The lunar eclipse begins the evening of Oct. 27 in Washington. So look to the east to find the full moon -- appropriately nicknamed the hunter's moon -- ascending the horizon. At 8:05 p.m., the lunar eclipse starts the penumbral phase when the moon enters the outer portion of Earth's shadow. At 9:14 p.m., the eclipse moves into the umbral phase as the moon enters the central part of Earth's cone-shaped shadow.

Observers should begin to see an arc of darkness begin to creep from left to right across the moon's disk. The total phase -- when the moon is completely bathed in Earth's center shadow -- begins at 10:23 p.m. and lasts until 11:44 p.m. Officially, according to Espenak, the height of totality is 11:04 p.m.

As the moon glides through our planet's shadow, the eclipse goes from totality back to partiality. The second partial phase ends at 12:53 a.m. Oct. 28, and the moon officially leaves the penumbral shadow at 2:02 a.m.

Catch this eclipse while you can. The next lunar eclipse visible in the east will be March 3, 2007. The next eclipse with favorable viewing conditions for the east will be in February 2008.

For more eclipse detail, visit sunearth.gsfc.nasa.gov/eclipse/eclipse.html.

Venus (negative fourth magnitude, very bright) is high above the east-southeastern horizon in the hours before dawn in October, while Saturn (zero magnitude, bright) rises in the wee hours in the east-northeast early in the month. Saturn rises earlier as the month continues.

Late in the month, Jupiter (negative first magnitude, bright) moves away from the sun and ascends the morning sky before dawn. Jupiter and Venus prepare for an early November conjunction.

Down-to-Earth Events

* Oct. 2 -- National Capital Astronomers will hold meet at the University of Maryland's observatory, College Park. 7:30 p.m. capitalastronomers.org.

* Oct. 4 -- "The Stars Tonight," Arlington Planetarium, adjacent to Washington-Lee High School. 7:30 p.m. Tickets $2.50 for adults, $1.50 for children and seniors. 703-228-6070.

* Oct. 5 -- The University of Maryland's observatory in College Park hosts an open house.
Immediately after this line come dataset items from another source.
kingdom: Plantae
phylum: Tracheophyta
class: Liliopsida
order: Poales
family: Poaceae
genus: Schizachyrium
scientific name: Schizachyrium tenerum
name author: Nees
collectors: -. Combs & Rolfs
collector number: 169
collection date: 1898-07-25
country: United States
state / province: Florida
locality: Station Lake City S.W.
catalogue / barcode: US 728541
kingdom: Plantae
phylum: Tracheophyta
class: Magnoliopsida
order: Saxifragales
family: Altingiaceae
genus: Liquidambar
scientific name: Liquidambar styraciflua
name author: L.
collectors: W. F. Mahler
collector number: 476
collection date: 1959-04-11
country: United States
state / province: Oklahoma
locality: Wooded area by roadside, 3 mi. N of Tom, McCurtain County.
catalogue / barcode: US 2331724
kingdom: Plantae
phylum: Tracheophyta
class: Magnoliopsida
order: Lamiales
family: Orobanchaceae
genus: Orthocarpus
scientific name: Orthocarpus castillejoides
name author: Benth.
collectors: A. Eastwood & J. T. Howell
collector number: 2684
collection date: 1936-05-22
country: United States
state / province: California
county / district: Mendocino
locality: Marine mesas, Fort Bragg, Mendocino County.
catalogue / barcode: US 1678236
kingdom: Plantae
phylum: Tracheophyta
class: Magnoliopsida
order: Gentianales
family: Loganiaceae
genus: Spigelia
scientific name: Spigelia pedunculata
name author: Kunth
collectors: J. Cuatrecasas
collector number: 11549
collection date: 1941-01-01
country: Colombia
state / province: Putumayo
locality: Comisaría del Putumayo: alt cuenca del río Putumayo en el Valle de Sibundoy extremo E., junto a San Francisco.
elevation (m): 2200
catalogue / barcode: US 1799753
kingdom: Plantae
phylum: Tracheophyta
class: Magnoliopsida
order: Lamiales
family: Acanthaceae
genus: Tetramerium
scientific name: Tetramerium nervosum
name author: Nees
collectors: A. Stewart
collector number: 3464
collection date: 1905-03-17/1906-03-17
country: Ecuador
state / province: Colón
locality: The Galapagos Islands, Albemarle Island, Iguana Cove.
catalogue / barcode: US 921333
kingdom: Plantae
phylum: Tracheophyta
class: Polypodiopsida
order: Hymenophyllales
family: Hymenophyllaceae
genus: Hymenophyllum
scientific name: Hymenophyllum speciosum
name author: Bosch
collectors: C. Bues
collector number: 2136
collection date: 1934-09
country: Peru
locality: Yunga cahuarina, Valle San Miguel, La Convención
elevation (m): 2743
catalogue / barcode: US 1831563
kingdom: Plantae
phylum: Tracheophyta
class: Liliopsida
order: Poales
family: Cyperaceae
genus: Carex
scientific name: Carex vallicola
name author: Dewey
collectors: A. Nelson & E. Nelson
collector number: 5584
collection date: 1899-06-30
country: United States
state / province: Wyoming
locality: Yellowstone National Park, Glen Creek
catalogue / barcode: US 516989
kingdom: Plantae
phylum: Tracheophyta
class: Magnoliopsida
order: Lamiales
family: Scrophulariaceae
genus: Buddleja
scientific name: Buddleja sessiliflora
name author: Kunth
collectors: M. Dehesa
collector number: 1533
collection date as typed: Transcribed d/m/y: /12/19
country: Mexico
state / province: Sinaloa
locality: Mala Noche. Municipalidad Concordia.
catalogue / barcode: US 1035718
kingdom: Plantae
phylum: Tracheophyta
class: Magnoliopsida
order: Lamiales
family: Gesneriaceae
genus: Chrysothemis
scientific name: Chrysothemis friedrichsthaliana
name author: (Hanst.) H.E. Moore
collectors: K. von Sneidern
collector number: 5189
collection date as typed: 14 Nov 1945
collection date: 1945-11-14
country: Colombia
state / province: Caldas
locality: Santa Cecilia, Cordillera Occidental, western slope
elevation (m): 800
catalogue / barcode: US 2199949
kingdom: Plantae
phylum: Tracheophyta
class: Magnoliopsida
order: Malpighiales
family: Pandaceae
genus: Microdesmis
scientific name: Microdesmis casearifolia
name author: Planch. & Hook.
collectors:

Telescope viewing, weather permitting. 9 p.m. 301-405-6555; www.astro.umd.edu/openhouse.

* Oct. 10 -- Learn about cosmic life cycles from Harold Geller, a George Mason University astronomer, in his talk at the Northern Virginia Astronomy Club. Enterprise Hall, George Mason University, Fairfax. 7 p.m. www.novac.com.

* Oct. 16 -- The Northern Virginia Astronomy Club presents its 22nd annual "Star Gaze" at C.M. Crockett Park, Midland, Fauquier County. Talks and demonstrations begin at 3 p.m., and the public can stay until 11 p.m. to enjoy the heavens through telescopes and binoculars. www.novac.com/gaze/.

* Oct. 16 -- Find out how polarization sundials once helped in ocean navigation, at the Montgomery College Planetarium, Takoma Park. 7 p.m. 301-650-1463; www.mc.cc.md.us/departments/planet.

* Oct. 16 -- The National Capital Astronomers and the National Park Service host "Exploring the Sky" at Rock Creek Park, near the Nature Center, in the field south of Military and Glover roads NW, 7:30 p.m. 202-895-6070; capitalastronomers.org.

* Oct. 20 -- Astronomy open house, the University of Maryland observatory, College Park. Telescopic views after the lecture, weather permitting. 9 p.m. 301-405-6555; www.astro.umd.edu/openhouse.

* Oct. 27 -- Learn about "The Real Occult: Lunar and Solar Eclipses" at the Montgomery College Planetarium, Takoma Park. After the presentation, see the real lunar eclipse. 7 p.m. 301-650-1463; www.mc.cc.md.us/departments/planet.

* The Cowboy Astronomer -- The Arlington Planetarium presents western-style stargazing each weekend, Oct. 15 to Nov. 21. Friday and Saturday nights at 7:30 p.m., Sunday afternoons at 1:30 and 3 p.m. The planetarium is adjacent to Washington-Lee High School. Tickets $2.50 for adults, $1.50 for children and seniors. 703-228-6070.